Namun, serangan tersebut bukanlah pertama kali terjadi. Serangan ransomware, sebelumnya pernah menargetkan beberapa perusahaan besar di Amerika Serikat. Bahkan perusahaan harus membayar tebusan dengan nilai yang tinggi untuk mengembalikan data yang dienkripsi oleh para penjahat siber (peretas atau hacker). Berikut perusahaan yang pernah diserang ransomware.
1. CNA Financial
Salah satu perusahaan asuransi besar di Amerika, CNA Financial harus membayar US$ 40 juta untuk membebaskan diri dari serangan ransomware pada Maret 2021. Menurut sumber yang mengetahui masalah tersebut, perusahaan yang berbasis di Chicago sudah mendapatkan kembali kendali atas jaringannya setelah membayar tebusan.
Awalnya peretas dilaporkan menuntut US$ 60 juta ketika negosiasi dimulai sekitar seminggu setelah sistem CNA dienkripsi. CNA Financial akhirnya membayar dengan jumlah yang lebih rendah seminggu kemudian.
Para peretas CNA Financial menggunakan malware yang disebut Phoenix Locker, varian dari ransomware yang dijuluki Hades. Menurut pakar keamanan siber, ransomware ini dibuat oleh sindikat kejahatan dunia maya Rusia yang dikenal sebagai Evil Corp.
Dalam pernyataannya, juru bicara CNA Financial Cara McCall saat itu hanya mengatakan bahwa perusahaannya telah mengikuti aturan hukum.
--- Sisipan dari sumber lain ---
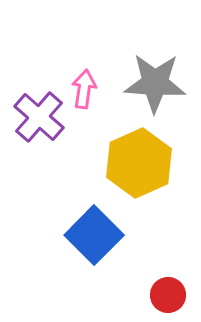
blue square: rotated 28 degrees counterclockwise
Dia mengaku telah berkonsultasi tentang serangan dan identitas penyerang dengan FBI, serta kantor pengawasan aset luar negeri departemen keuangan setempat.
McCall tidak memberi konfirmasi atas uang tebusan itu. “CNA mengikuti semua aturan hukum, peraturan, dan panduan yang diterbitkan, termasuk panduan ransomeware OFAC 2020, dalam menangani masalah ini,” katanya seperti dikutip dari Bloomberg, Kamis.
Dalam pembaruan insiden keamanan yang diterbitkan pada 12 Mei 2021 lalu itu, CNA Financial menulis: ”tidak percaya bahwa sistem pencatatan, klaim, atau penjaminan emisi, tempat sebagian besar data pemegang polis—termasuk persyaratan kebijakan dan batas cakupan—yang tersimpan terkena dampak.”